A Fact of Life. Both Goldwater and Miller were reflecting a long-simmering feeling in professional Republican ranks that the working press is biased against the G.O.P. -- a kind of inversion of the old "one-party press" complaint that Franklin Roosevelt and Harry Truman used to make against Republican publishers. It is a feeling that surfaced during Richard Nixon's presidential campaign and exploded after his run for the California governorship. It was dramatically reflected in the uproar in the San Francisco Cow Palace last month when Dwight Eisenhower jabbed at "sensation-seeking columnists and commentators."
The root of this Republican resentment is one of the basic facts of U.S. journalistic life: most members of the working press are inclined to the Democratic side of politics. The working Republicans know it, and therefore see signs of slant in the coverage that they get. Thus Donald Lukens, the chairman of the Young Republican National Federation, has called for more young Republicans to become journalists "to promote honest and accurate reporting of the Republican cause."

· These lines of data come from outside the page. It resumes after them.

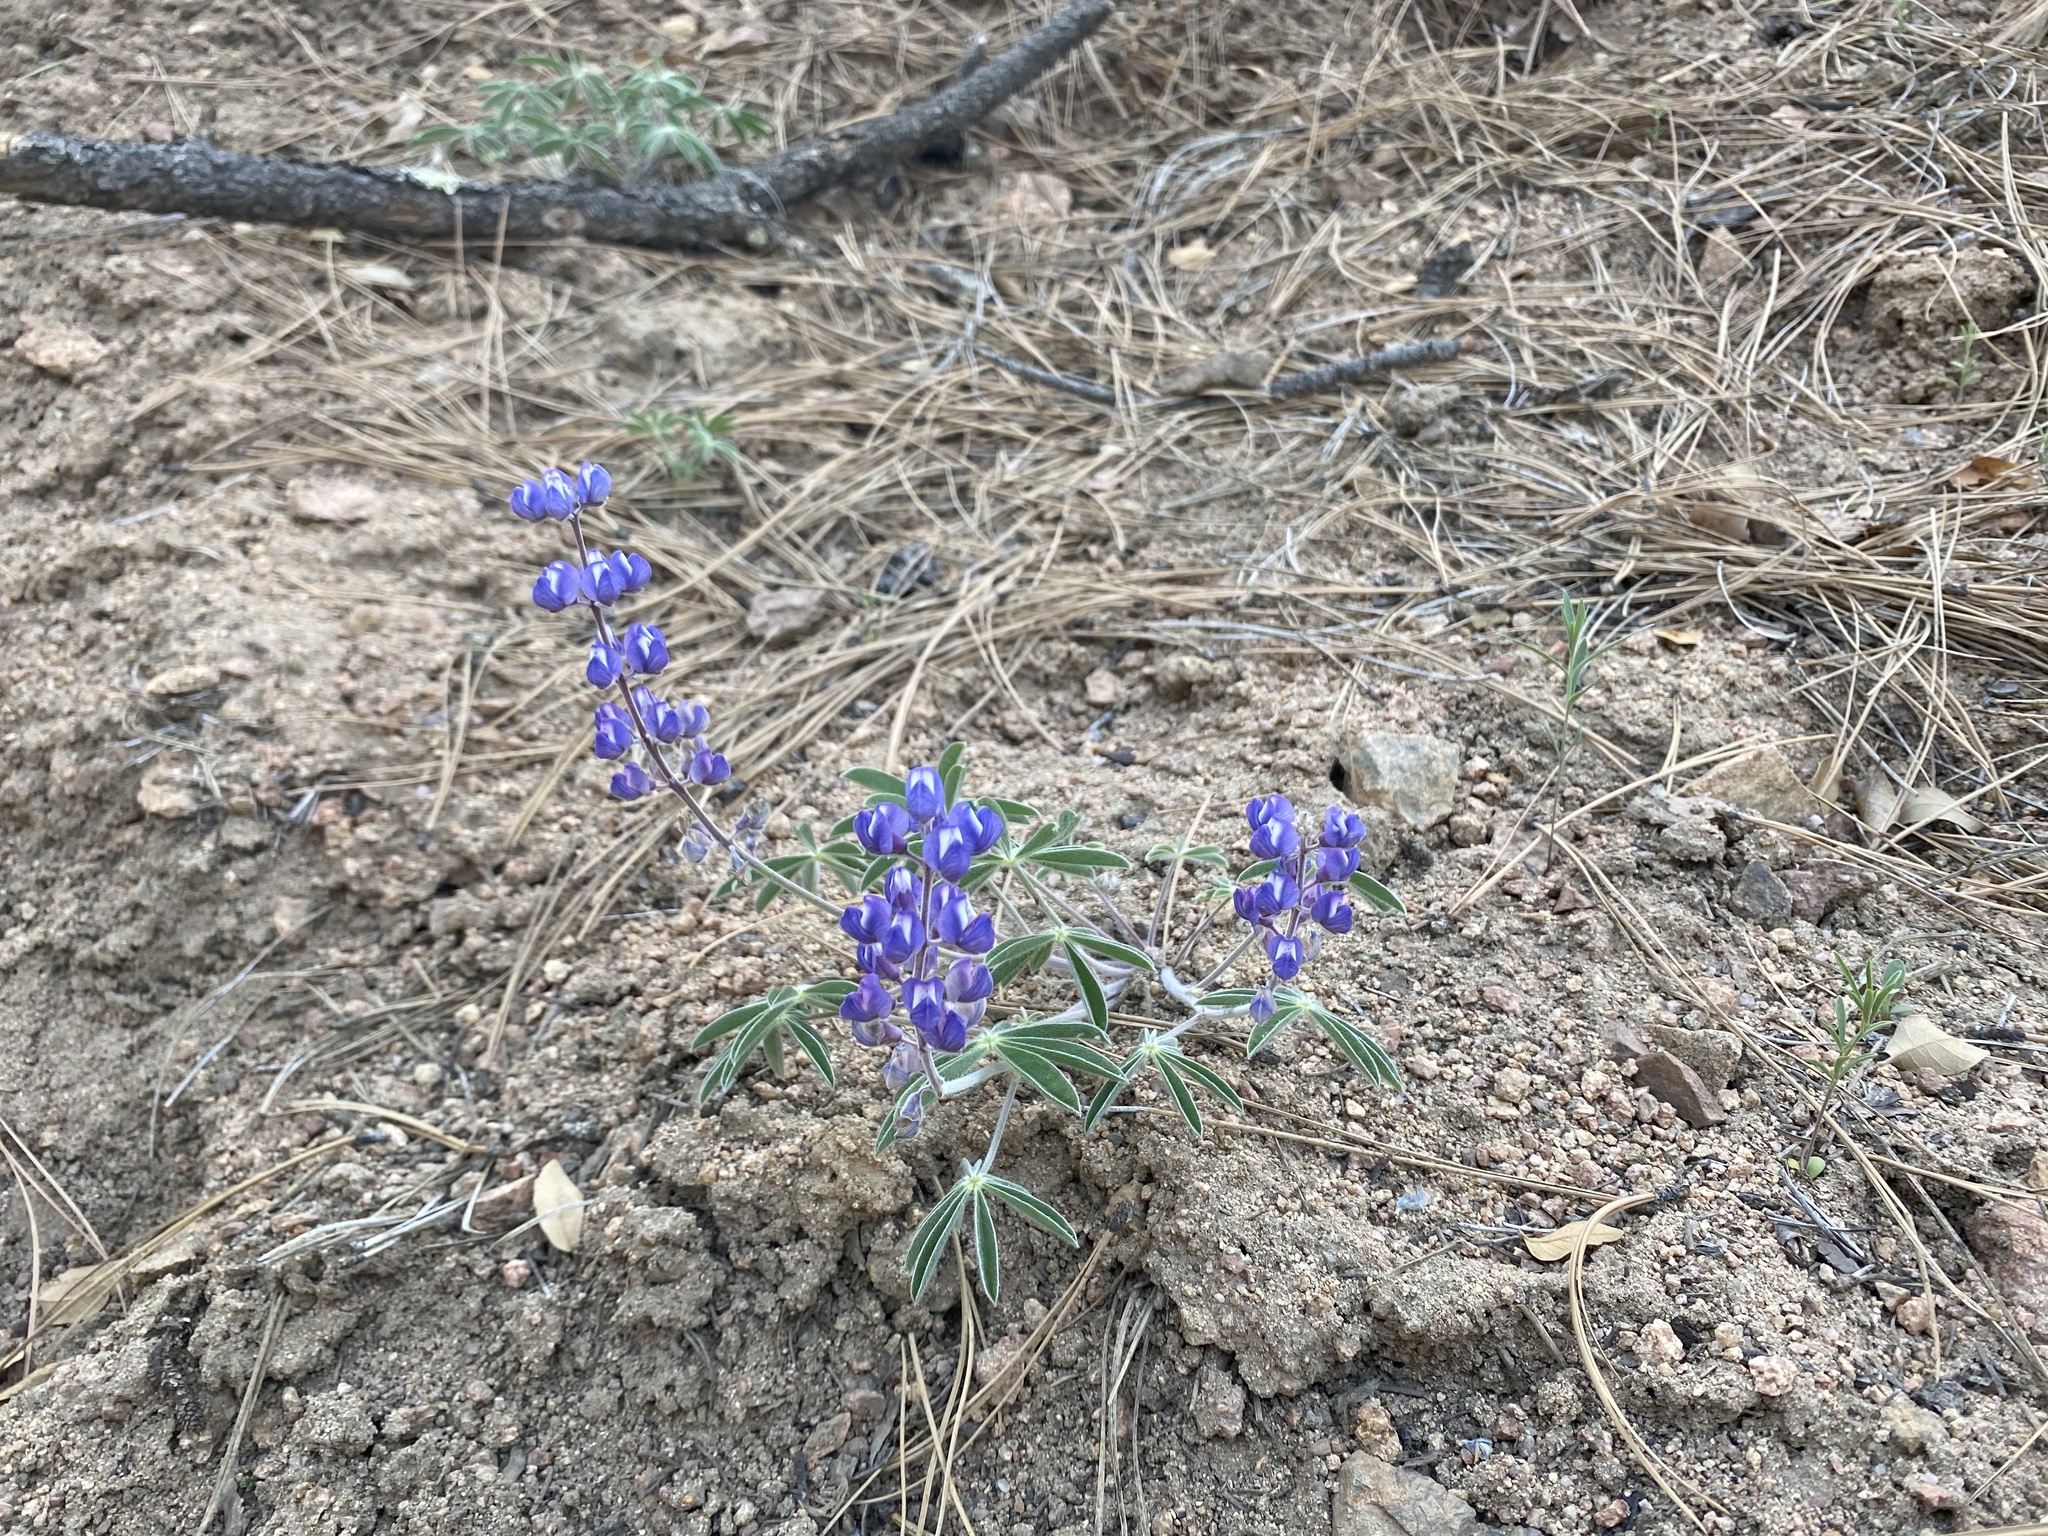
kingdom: Plantae
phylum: Tracheophyta
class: Magnoliopsida
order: Fabales
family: Fabaceae
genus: Lupinus
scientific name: Lupinus argenteus
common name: Silvery lupine
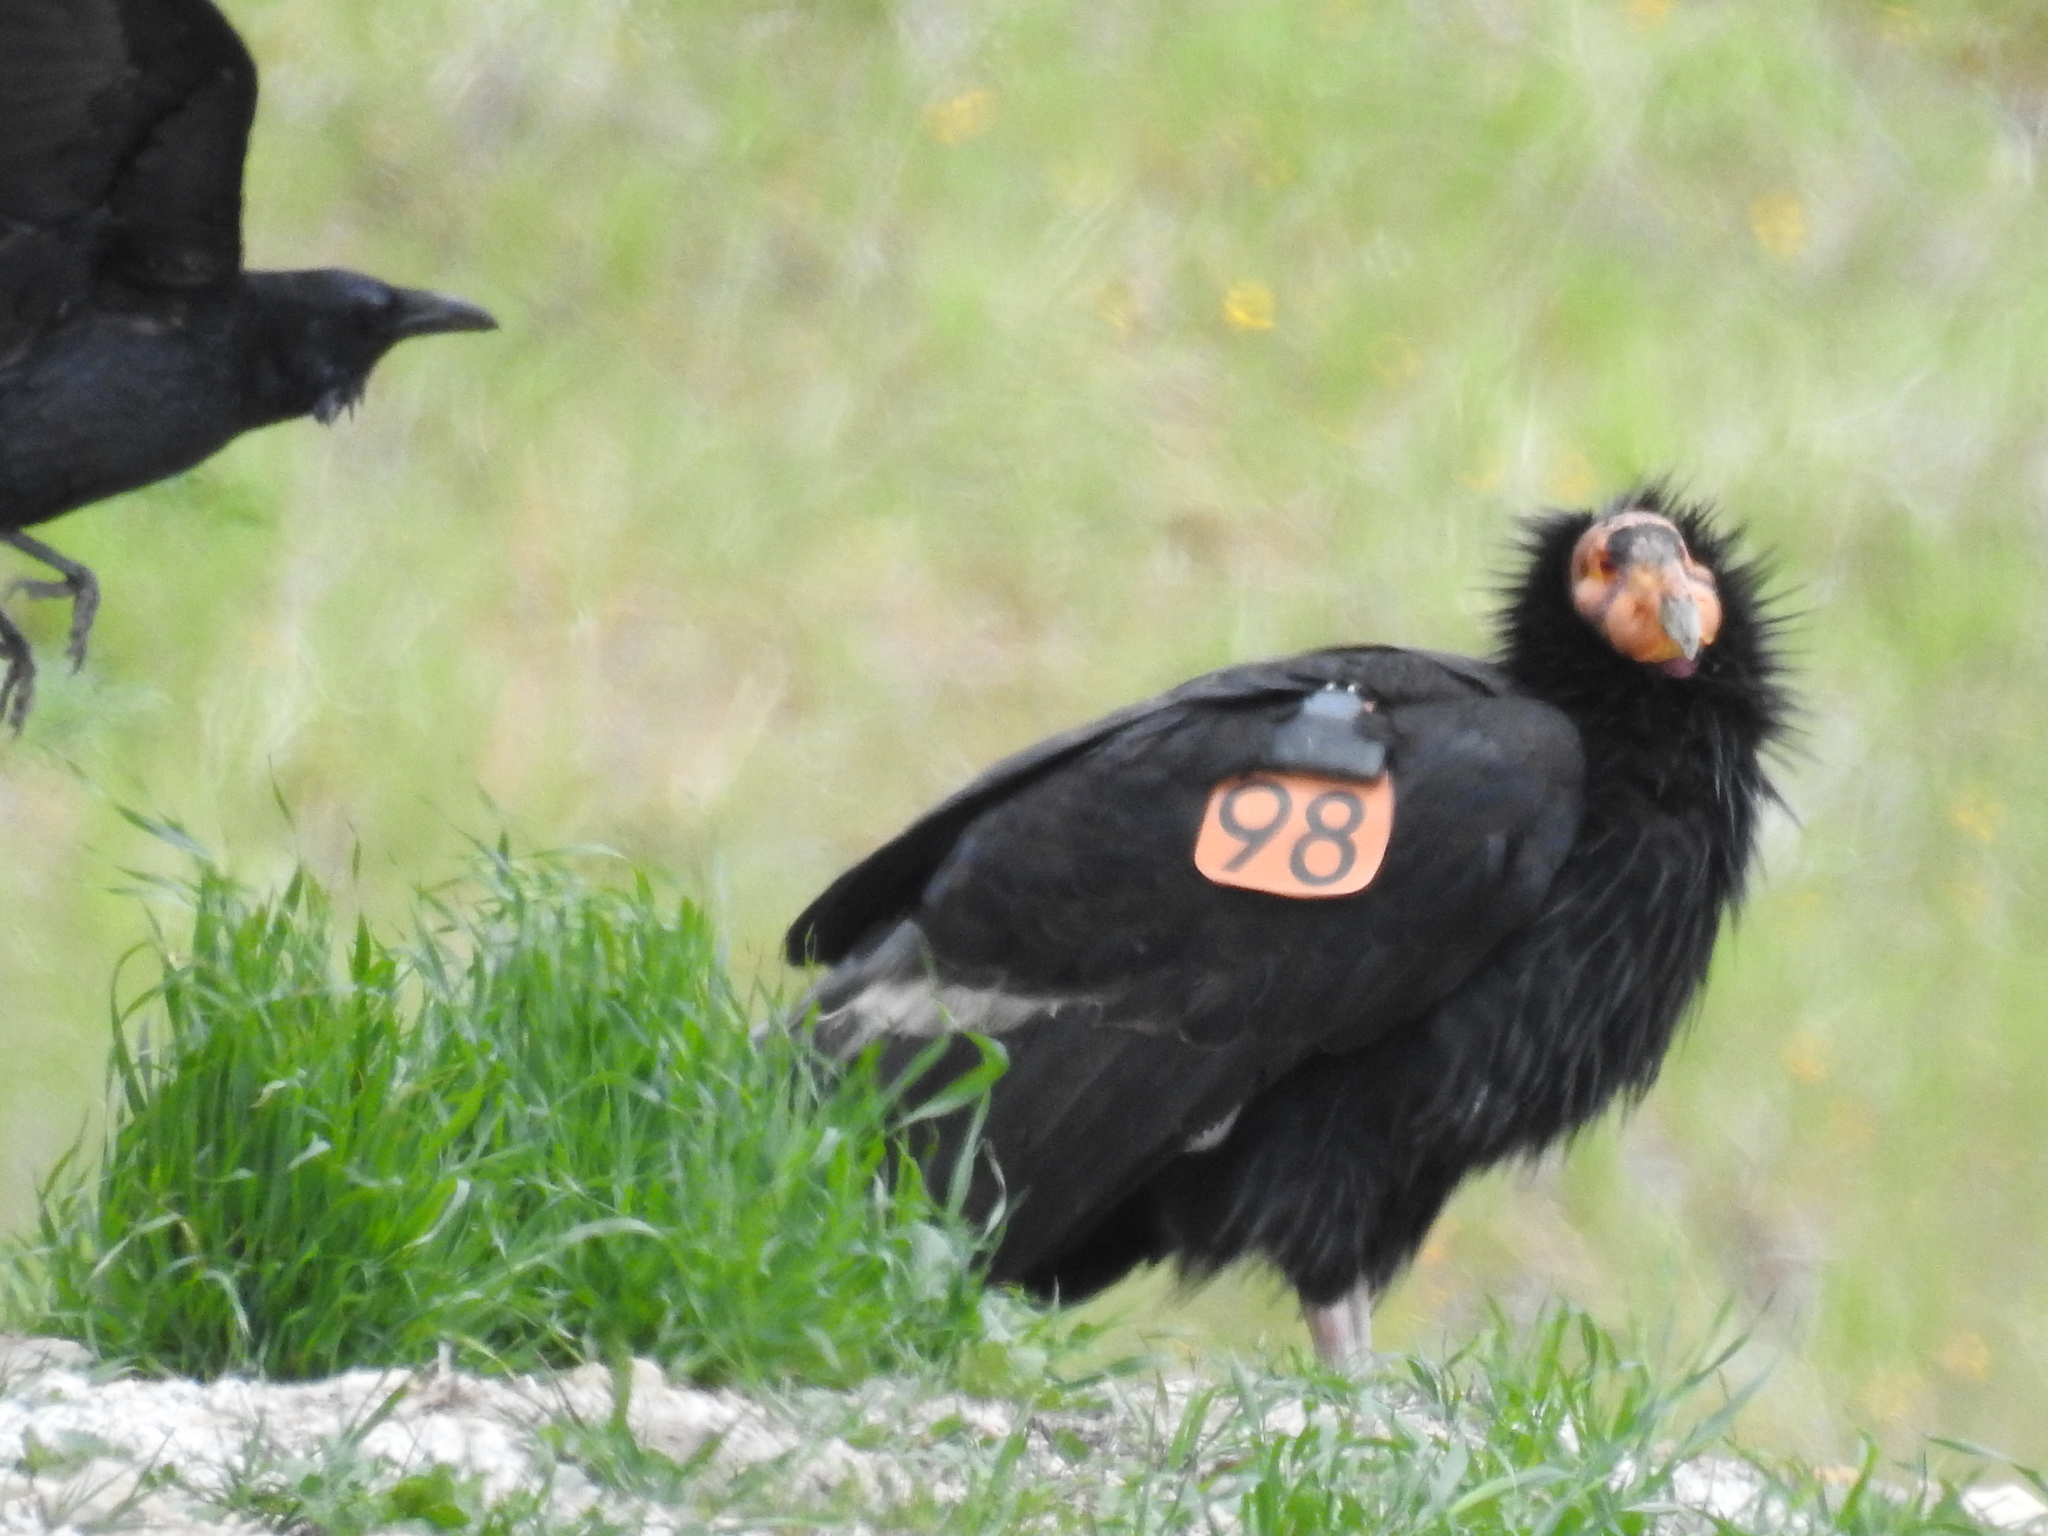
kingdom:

The Imprecise Statements. Whatever the personal politics of the working press, Barry Goldwater creates many of his own problems. His statements are often so imprecise that they lead to a wide variety of interpretations and misinterpretations. Seldom has a major political candidate in the U.S. found it so necessary to clarify or revise what he has said. One important example is his acceptance-speech statement on extremism, which he was still explaining and amending last week (see THE NATION).
Both the Goldwater camp and the press are now aware of the problem their differences present in coverage of the campaign. Some editors agree with the Chicago Daily News' Larry Fanning, who believes that the result will be "more pressure on newsmen to be sure of their facts." Press chiefs across the country, including Associated Press General Manager Wes Gallagher and New York Times Managing Editor Turner Catledge, have reminded their staffs to be fair, informative and impartial.
Campaign Strategy. For his part, Goldwater told reporters in Hershey, Pa., last week: "I'll get along with you fellows all right. You've got to eat and I've got to eat." Yet Republican National Committee members are under orders from the new Goldwater-appointed chief, Dean Burch, not to talk to newsmen. And Running Mate Miller says that "to avoid misquotation," Goldwater will stress television speeches and de-emphasize press conferences.
On those grounds, the Democrats will almost certainly attack Goldwater's reluctance to face the press; in response, Goldwater & Co. are likely to reiterate their charges of unfair treatment. Thus the press faces the prospect of being an issue and an element of strategy in the campaign of 1964.
* Walter Lippmann cracked back: "The Evangelists had a more inspiring subject."